Dataset excerpt:
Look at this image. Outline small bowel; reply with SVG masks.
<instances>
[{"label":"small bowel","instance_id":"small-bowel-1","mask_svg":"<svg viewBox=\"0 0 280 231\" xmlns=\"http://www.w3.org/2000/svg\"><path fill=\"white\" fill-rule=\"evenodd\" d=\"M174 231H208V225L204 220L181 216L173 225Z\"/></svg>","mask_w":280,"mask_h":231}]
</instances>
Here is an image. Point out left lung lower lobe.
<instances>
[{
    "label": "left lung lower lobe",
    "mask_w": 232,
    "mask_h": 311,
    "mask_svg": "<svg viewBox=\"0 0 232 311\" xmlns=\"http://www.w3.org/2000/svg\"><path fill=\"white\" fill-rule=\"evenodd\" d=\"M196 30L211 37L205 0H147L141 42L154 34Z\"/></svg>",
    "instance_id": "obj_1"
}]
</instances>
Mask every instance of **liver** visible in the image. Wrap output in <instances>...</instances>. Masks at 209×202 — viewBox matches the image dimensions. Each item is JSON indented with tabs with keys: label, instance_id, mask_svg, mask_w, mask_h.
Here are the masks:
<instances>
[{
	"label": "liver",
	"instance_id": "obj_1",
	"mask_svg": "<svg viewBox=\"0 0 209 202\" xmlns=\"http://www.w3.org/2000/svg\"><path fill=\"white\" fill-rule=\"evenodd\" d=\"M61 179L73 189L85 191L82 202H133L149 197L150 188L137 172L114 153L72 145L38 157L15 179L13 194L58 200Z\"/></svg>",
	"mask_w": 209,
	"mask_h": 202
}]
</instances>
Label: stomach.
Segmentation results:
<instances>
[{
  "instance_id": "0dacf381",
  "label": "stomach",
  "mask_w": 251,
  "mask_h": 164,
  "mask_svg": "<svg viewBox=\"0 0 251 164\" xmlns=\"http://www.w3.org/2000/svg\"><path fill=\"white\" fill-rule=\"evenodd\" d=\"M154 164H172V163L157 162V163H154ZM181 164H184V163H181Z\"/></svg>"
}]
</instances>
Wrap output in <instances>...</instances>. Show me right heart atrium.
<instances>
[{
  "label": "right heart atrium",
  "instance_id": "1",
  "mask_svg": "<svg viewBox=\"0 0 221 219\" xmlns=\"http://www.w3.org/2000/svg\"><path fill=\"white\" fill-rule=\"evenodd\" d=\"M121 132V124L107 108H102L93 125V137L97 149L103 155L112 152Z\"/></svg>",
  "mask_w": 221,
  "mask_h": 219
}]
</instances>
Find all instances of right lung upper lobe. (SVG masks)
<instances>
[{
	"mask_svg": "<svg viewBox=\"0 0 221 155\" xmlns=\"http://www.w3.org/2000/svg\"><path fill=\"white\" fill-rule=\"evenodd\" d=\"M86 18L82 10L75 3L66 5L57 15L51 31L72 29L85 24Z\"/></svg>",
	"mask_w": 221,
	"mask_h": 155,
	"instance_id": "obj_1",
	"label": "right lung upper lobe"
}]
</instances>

**What the exercise asks:** Rewrite all of the items above, changing each "image" to "scan" and leaving everything else as it is.

**Finished task:**
Look at this scan. Outline small bowel; reply with SVG masks.
<instances>
[{"label":"small bowel","instance_id":"small-bowel-1","mask_svg":"<svg viewBox=\"0 0 280 231\" xmlns=\"http://www.w3.org/2000/svg\"><path fill=\"white\" fill-rule=\"evenodd\" d=\"M174 231H208V225L204 220L181 216L173 225Z\"/></svg>","mask_w":280,"mask_h":231}]
</instances>
Here is an scan. Point out left lung lower lobe.
<instances>
[{
    "label": "left lung lower lobe",
    "mask_w": 232,
    "mask_h": 311,
    "mask_svg": "<svg viewBox=\"0 0 232 311\" xmlns=\"http://www.w3.org/2000/svg\"><path fill=\"white\" fill-rule=\"evenodd\" d=\"M196 30L211 37L205 0H147L141 42L154 34Z\"/></svg>",
    "instance_id": "obj_1"
}]
</instances>
Mask every instance of **liver** visible in the scan. Wrap output in <instances>...</instances>. Masks at 209×202 — viewBox matches the scan dimensions. Each item is JSON indented with tabs with keys: label, instance_id, mask_svg, mask_w, mask_h.
Here are the masks:
<instances>
[{
	"label": "liver",
	"instance_id": "obj_1",
	"mask_svg": "<svg viewBox=\"0 0 209 202\" xmlns=\"http://www.w3.org/2000/svg\"><path fill=\"white\" fill-rule=\"evenodd\" d=\"M61 179L73 189L85 191L82 202H133L149 197L150 188L137 172L114 153L72 145L38 157L15 179L13 194L58 200Z\"/></svg>",
	"mask_w": 209,
	"mask_h": 202
}]
</instances>
Label: stomach.
Segmentation results:
<instances>
[{
  "instance_id": "0dacf381",
  "label": "stomach",
  "mask_w": 251,
  "mask_h": 164,
  "mask_svg": "<svg viewBox=\"0 0 251 164\" xmlns=\"http://www.w3.org/2000/svg\"><path fill=\"white\" fill-rule=\"evenodd\" d=\"M154 164H172V163L157 162V163H154ZM181 164H184V163H181Z\"/></svg>"
}]
</instances>
Wrap output in <instances>...</instances>. Show me right heart atrium.
<instances>
[{
  "label": "right heart atrium",
  "instance_id": "1",
  "mask_svg": "<svg viewBox=\"0 0 221 219\" xmlns=\"http://www.w3.org/2000/svg\"><path fill=\"white\" fill-rule=\"evenodd\" d=\"M121 132V124L107 108H102L93 125V137L97 149L103 155L112 152Z\"/></svg>",
  "mask_w": 221,
  "mask_h": 219
}]
</instances>
Find all instances of right lung upper lobe. (SVG masks)
<instances>
[{
	"mask_svg": "<svg viewBox=\"0 0 221 155\" xmlns=\"http://www.w3.org/2000/svg\"><path fill=\"white\" fill-rule=\"evenodd\" d=\"M86 18L82 10L75 3L66 5L57 15L51 31L72 29L85 24Z\"/></svg>",
	"mask_w": 221,
	"mask_h": 155,
	"instance_id": "obj_1",
	"label": "right lung upper lobe"
}]
</instances>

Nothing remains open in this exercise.